▶ Excerpt provided
★ ★ ★ ★ ★ ★ ★
Red Velvet Cake with Basket Weave

An Easter Basket made from Red Velvet Cake with Buttercream Basket Weave and Roses is a decidedly Southern treat. According to the NYTimes it originated in Texas in the 1940s, but red velvet cake spread to the rest of the south and then found its way north. I first heard about it from my stepmother, who is from Alabama. Her mom made it for her when she was young and now I make red velvet cake for her at her birthday. I always pair red velvet with cream cheese icing (which is one of the classics), and used it to fill the layers and do a crumb coat on the cake (way more about that in the book), but if you are going to attempt this basket weave finish (see my reel on instagram to watch how I did it) I would suggest going with a buttercream icing, which is much easier to pipe and less temperamental than cream cheese icing in a warm kitchen. You can use any of the buttercreams (there are many) from Zoë Bakes Cakes, but for this cake, I went with the simple American Buttercream.
★ ★ ★ ★ ★ ★ ★
Data taken from a collection:
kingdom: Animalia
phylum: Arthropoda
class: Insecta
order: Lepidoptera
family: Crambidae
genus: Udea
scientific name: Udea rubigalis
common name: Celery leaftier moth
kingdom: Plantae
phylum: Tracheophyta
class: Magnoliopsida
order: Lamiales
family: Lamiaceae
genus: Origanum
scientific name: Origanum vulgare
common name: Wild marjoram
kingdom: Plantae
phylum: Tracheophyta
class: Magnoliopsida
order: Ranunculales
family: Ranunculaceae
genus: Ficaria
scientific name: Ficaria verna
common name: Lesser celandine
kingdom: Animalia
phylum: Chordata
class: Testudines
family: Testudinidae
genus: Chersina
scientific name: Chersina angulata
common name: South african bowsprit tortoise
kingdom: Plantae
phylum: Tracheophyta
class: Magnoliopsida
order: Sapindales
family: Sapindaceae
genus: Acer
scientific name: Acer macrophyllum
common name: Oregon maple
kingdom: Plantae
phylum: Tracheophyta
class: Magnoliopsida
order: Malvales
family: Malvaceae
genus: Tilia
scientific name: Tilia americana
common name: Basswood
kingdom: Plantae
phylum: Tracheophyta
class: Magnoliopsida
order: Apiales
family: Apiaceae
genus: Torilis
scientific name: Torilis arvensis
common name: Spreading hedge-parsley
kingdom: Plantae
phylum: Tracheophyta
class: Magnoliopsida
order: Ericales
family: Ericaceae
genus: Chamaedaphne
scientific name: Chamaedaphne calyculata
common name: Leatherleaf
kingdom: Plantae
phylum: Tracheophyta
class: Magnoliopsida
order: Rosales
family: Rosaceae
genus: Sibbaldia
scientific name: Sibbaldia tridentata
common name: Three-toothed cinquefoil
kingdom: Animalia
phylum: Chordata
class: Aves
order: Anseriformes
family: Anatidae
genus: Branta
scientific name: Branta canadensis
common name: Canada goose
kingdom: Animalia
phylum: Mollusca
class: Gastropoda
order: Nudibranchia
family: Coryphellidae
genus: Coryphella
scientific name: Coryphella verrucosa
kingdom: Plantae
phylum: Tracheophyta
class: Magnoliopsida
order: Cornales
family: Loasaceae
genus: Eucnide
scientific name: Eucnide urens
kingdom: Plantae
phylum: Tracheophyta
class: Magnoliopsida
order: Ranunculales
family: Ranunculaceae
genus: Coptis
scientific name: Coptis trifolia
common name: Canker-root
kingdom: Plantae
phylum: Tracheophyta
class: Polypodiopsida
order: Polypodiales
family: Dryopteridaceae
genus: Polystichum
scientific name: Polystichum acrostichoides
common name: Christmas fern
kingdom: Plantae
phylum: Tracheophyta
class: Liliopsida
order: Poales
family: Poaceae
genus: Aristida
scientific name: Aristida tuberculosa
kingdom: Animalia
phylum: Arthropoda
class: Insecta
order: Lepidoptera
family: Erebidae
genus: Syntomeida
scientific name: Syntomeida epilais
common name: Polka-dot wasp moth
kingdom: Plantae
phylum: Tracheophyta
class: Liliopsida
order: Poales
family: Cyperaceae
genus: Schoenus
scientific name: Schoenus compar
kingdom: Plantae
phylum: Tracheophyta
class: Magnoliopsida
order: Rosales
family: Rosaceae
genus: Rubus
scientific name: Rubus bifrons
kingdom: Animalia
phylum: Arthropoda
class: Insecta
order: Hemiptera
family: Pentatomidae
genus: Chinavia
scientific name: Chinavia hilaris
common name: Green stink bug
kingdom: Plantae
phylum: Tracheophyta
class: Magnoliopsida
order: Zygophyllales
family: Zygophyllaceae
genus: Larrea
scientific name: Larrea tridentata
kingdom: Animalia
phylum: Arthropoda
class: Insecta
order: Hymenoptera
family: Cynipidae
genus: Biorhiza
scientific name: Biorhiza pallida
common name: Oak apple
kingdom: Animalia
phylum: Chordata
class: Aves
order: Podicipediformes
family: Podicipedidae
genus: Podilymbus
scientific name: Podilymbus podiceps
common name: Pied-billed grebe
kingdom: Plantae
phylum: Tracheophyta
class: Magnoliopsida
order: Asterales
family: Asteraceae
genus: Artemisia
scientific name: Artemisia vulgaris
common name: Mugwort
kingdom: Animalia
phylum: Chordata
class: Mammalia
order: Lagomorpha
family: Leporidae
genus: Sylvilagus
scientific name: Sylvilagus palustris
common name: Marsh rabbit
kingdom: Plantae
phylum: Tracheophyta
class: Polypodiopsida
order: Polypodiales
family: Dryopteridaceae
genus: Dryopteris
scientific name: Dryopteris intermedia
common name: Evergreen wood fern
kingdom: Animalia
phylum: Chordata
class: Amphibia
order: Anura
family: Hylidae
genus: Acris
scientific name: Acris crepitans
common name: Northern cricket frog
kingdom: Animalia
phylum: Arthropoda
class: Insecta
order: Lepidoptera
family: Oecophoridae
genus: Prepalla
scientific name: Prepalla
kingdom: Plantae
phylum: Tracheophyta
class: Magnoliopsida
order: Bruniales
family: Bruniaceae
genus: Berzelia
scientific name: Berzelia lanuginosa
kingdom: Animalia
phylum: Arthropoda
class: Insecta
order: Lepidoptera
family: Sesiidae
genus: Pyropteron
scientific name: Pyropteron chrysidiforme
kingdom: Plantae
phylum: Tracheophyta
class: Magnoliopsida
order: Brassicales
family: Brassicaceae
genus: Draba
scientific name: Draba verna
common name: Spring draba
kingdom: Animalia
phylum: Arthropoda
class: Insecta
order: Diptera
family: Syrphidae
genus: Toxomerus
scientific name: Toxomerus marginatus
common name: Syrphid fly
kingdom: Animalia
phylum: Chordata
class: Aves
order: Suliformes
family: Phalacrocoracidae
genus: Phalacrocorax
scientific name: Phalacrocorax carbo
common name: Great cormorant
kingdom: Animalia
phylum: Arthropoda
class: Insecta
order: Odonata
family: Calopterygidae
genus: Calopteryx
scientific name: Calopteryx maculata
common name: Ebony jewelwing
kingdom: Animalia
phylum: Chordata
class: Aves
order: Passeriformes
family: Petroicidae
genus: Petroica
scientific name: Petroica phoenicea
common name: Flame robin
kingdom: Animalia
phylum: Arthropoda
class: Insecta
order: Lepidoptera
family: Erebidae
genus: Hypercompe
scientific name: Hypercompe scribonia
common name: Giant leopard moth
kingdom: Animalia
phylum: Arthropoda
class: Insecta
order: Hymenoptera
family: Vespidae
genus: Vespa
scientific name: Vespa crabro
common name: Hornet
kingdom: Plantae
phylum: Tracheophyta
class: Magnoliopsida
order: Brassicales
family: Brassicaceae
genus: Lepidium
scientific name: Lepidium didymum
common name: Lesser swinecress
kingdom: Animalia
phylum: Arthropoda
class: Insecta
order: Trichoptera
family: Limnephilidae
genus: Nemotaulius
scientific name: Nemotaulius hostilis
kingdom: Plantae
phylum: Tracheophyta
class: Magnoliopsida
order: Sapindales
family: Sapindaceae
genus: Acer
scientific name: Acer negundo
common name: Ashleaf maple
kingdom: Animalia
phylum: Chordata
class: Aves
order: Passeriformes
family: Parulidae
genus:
★ ★ ★ ★ ★ ★ ★
▶ Your task
According to the red velvet cake text, where and when did red velvet cake originate? Nothing in the records is needed.

▶ Task answer
In Texas in the 1940s.